DESCRIPTION OF SYMBOLS 1 Light source 2 Light distribution control mechanism 3 Light source drive device 4 Transparent glass case 5 Case 6 Heat sink 7 Fish lamp device 8 of this invention Light distribution curve in the plane A of FIG. 1 9 Light distribution curve in the plane B of FIG. Light source (ballastless mercury lamp or electrodeless plasma lamp)
11 platform 12 sea water 13 squid group

Claims (5)

  A fish lamp device installed on a fishing boat, characterized by suppressing light distribution in the sky and the deck direction and enhancing light distribution in the sea surface direction.   A light source, a driving device for turning on the light source, a mechanism for controlling light distribution, a housing including transparent glass for transmitting a light beam, and a heat sink for cooling the light source and the driving device.
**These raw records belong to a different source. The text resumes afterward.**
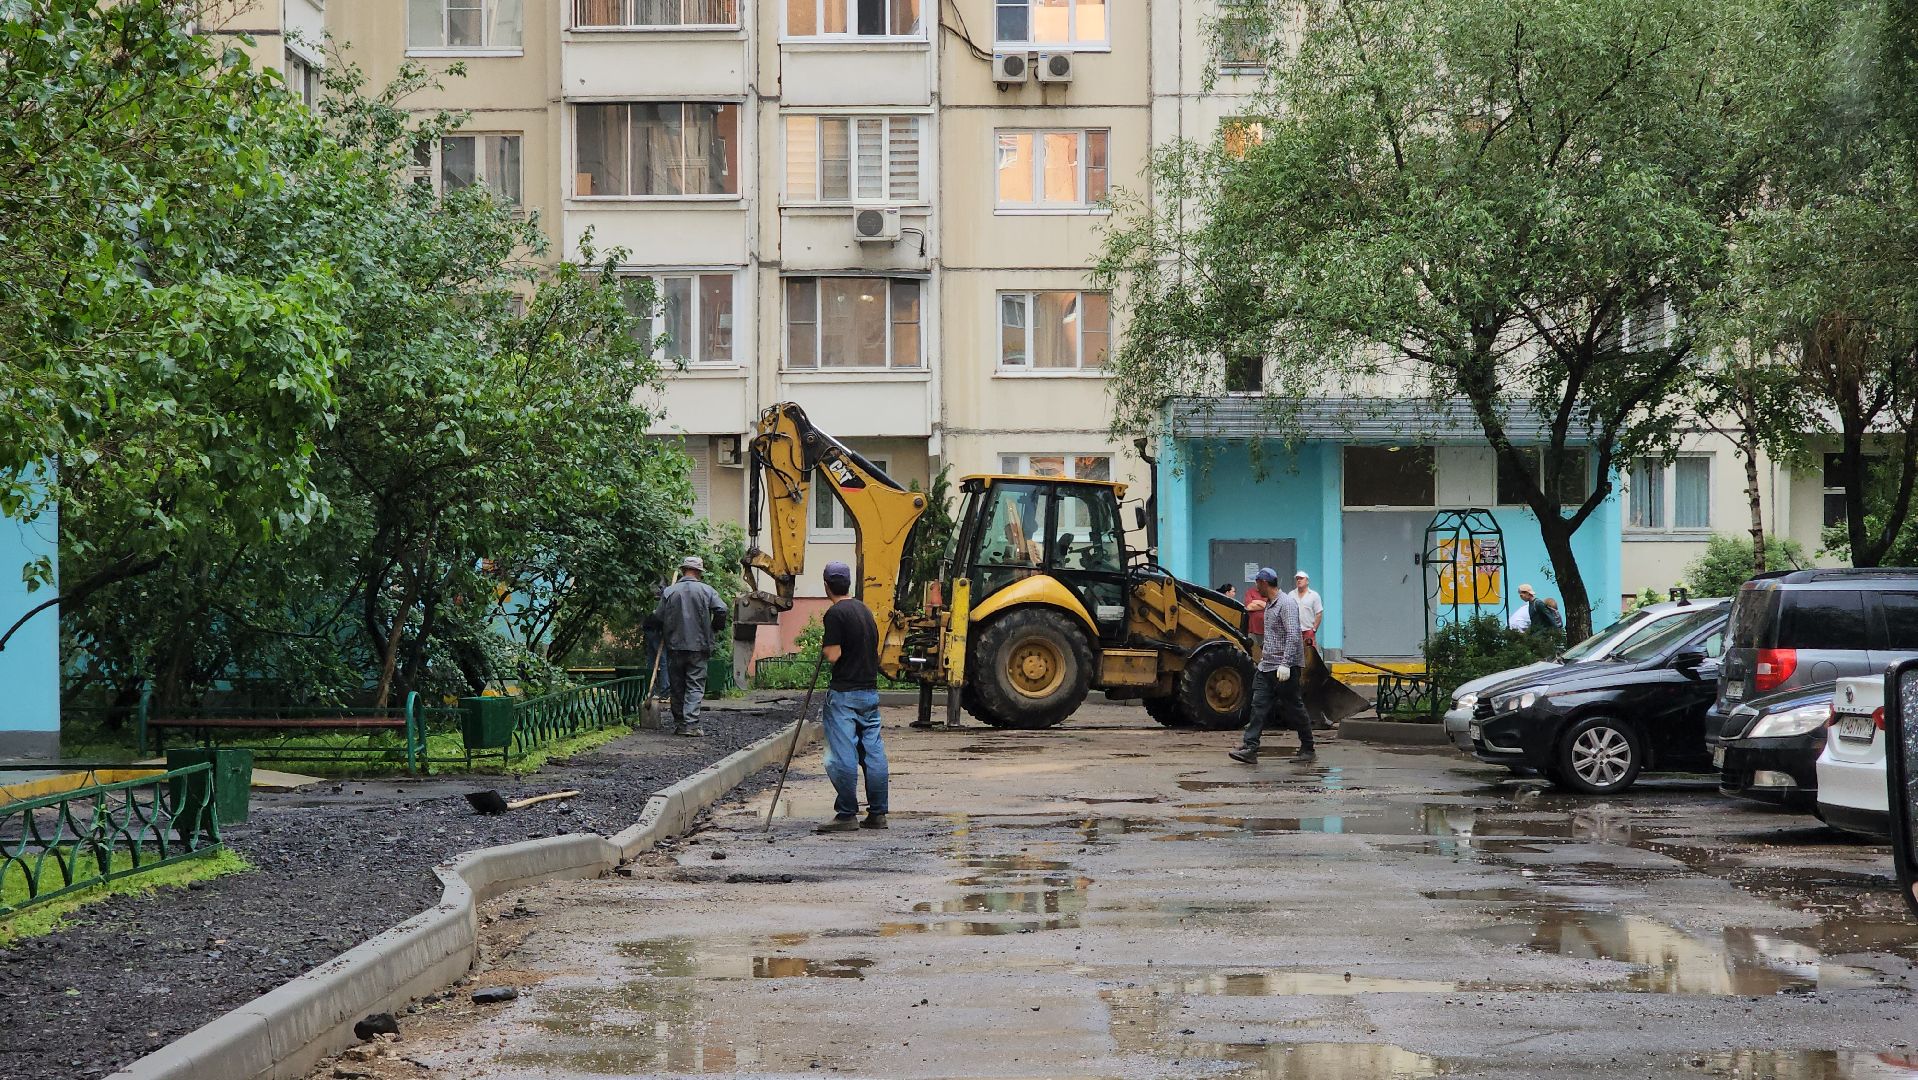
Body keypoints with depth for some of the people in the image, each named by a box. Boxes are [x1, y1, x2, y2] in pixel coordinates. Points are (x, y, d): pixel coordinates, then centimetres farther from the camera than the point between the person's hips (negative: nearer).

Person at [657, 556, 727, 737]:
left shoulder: (669, 591, 2)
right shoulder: (706, 590, -2)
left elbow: (660, 618, 2)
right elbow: (721, 610, -11)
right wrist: (714, 629, 6)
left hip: (674, 646, 2)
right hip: (698, 646, -2)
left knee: (677, 686, 12)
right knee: (695, 686, -1)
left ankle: (678, 724, 17)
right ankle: (690, 723, -13)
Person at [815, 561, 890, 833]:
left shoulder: (835, 614, -12)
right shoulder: (865, 610, 13)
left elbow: (834, 655, -17)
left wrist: (823, 646, 2)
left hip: (843, 693, -8)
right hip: (870, 691, 8)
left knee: (843, 757, -4)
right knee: (874, 753, 8)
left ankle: (847, 814, -2)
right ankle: (877, 813, 10)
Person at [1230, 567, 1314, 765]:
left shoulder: (1286, 603, -14)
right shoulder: (1270, 605, 17)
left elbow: (1292, 635, -22)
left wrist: (1285, 664, -28)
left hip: (1284, 668, -9)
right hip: (1267, 666, 9)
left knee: (1293, 708, 0)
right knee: (1259, 706, -2)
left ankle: (1308, 749, 12)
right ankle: (1250, 748, -7)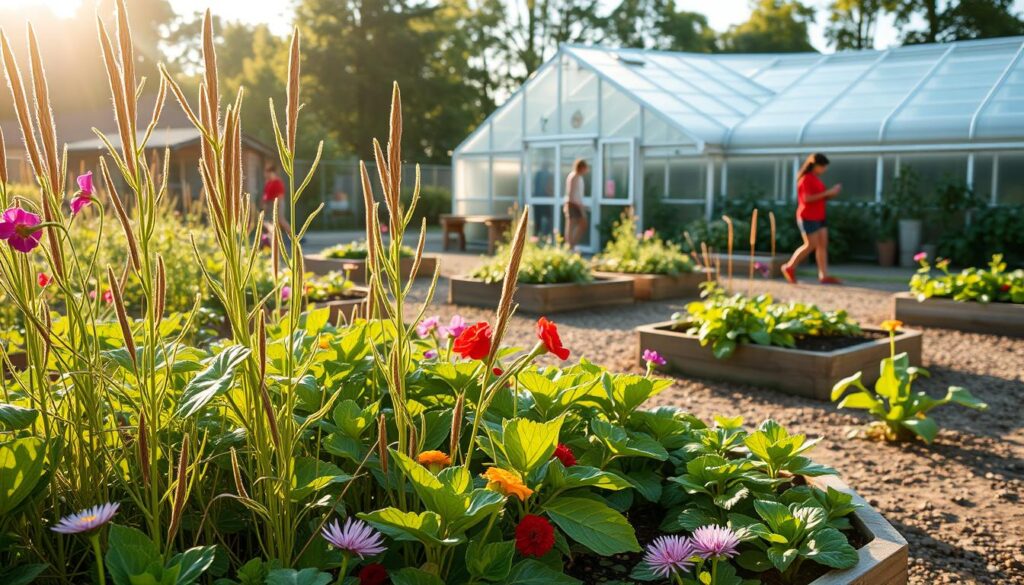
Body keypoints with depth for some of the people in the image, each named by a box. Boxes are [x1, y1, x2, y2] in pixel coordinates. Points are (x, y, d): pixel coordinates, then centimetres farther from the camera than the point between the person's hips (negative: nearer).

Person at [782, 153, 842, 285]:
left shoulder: (816, 179, 15)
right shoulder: (806, 179, -13)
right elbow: (807, 198, -22)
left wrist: (832, 193, 1)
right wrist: (827, 193, -19)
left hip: (818, 217, 9)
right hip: (808, 217, -9)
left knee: (823, 244, 2)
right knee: (811, 245, -8)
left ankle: (824, 276, 1)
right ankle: (789, 267, 7)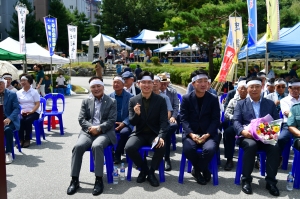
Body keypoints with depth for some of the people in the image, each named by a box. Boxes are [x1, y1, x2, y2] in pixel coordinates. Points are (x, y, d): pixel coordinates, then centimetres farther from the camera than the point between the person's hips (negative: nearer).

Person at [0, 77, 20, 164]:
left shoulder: (12, 94, 2)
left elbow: (17, 109, -6)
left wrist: (9, 118, -23)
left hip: (9, 119, -3)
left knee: (8, 129, -35)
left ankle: (8, 153, -23)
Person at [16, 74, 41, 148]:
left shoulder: (34, 92, 3)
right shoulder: (18, 93, 12)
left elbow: (37, 104, -4)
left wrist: (31, 111, -18)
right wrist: (20, 111, -13)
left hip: (33, 112, -2)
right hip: (22, 112, 2)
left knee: (28, 120, -32)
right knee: (19, 120, -30)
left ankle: (27, 139, -20)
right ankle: (21, 140, -21)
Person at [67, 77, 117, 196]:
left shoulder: (111, 102, 8)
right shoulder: (86, 101, 17)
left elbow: (111, 121, -2)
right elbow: (81, 119, 8)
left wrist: (98, 128, -16)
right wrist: (91, 128, -11)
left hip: (105, 132, -3)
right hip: (88, 131, 3)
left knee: (96, 146, -36)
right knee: (78, 146, -28)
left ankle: (99, 180, -28)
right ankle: (74, 180, -19)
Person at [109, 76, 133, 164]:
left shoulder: (130, 96, -2)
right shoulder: (109, 96, 8)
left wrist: (123, 123, -18)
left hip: (125, 124, -2)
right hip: (113, 123, 3)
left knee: (124, 132, -36)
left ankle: (117, 155, -14)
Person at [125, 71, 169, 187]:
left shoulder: (160, 100, -2)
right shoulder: (133, 100, 1)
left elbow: (164, 121, -8)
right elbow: (132, 123, -2)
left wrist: (161, 136, -27)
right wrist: (136, 114, -26)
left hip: (155, 134, -1)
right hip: (140, 133, 1)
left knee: (161, 147, -33)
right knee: (129, 147, -28)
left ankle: (151, 172, -4)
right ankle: (143, 169, 2)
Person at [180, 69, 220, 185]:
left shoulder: (213, 99, 3)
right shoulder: (186, 98, 3)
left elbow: (215, 120, -1)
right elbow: (184, 119, -2)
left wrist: (207, 134, -16)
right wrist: (191, 134, -18)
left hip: (208, 134, 0)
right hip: (191, 133, 0)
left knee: (210, 149, -32)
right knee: (187, 149, -31)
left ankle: (197, 170, -2)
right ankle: (204, 171, -2)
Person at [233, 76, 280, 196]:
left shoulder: (270, 104, 18)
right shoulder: (241, 104, 13)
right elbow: (236, 121, 1)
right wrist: (243, 131, -21)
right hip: (248, 136, -1)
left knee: (275, 147, -31)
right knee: (251, 145, -36)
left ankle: (271, 181, -16)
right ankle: (246, 180, -20)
The fishlight device according to claim 1, further comprising:   3. The fish collecting lamp device according to claim 2, wherein an electrodeless plasma lamp or a laser light source is used as the light source.   The fish collection lamp device according to claim 2, wherein at least one reflector or / and a lens is used as a mechanism for controlling light distribution. The fishlight device according to claim 2, wherein the mechanism for controlling the light distribution forms a maximum light distribution peak in a horizontal direction from the center of the fishlight device.